[DATA FOR THE TASK]

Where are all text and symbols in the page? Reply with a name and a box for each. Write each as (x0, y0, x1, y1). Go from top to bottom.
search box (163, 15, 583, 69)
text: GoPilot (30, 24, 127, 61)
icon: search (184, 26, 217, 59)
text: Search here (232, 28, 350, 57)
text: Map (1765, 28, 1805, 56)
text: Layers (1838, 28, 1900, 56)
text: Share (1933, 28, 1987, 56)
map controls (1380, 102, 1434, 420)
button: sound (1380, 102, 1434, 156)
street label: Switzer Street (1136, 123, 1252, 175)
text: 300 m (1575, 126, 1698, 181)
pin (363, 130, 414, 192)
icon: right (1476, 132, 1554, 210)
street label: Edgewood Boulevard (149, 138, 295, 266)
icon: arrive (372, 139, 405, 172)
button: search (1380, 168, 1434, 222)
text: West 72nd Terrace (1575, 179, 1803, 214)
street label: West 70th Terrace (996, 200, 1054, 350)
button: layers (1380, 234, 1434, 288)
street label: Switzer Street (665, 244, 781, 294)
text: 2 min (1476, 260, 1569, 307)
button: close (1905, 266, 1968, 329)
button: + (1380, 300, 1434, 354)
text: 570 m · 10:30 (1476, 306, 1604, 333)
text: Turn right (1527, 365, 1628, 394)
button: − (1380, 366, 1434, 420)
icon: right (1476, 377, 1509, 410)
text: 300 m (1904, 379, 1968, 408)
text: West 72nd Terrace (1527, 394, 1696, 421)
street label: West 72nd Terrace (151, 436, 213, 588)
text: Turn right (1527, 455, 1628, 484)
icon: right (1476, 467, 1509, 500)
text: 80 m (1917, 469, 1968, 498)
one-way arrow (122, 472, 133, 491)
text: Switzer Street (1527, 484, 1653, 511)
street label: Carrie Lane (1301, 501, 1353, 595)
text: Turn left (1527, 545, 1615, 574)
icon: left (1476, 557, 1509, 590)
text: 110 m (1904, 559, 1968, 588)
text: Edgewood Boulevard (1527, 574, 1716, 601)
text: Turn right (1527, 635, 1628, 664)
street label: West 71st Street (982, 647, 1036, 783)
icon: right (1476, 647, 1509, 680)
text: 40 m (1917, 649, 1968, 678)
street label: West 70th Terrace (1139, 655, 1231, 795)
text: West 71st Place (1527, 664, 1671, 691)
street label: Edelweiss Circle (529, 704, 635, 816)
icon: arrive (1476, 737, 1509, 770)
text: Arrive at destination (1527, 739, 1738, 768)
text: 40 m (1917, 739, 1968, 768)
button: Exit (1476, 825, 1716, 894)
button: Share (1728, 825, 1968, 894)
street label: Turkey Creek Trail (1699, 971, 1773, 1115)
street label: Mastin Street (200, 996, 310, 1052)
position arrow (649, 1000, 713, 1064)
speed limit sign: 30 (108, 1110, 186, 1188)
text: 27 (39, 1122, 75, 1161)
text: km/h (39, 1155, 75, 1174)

[/DATA FOR THE TASK]

_EXERCISE:_ How many of the lines above include the string "left"? Only the number should be written.

_YOUR SOLUTION:_ 2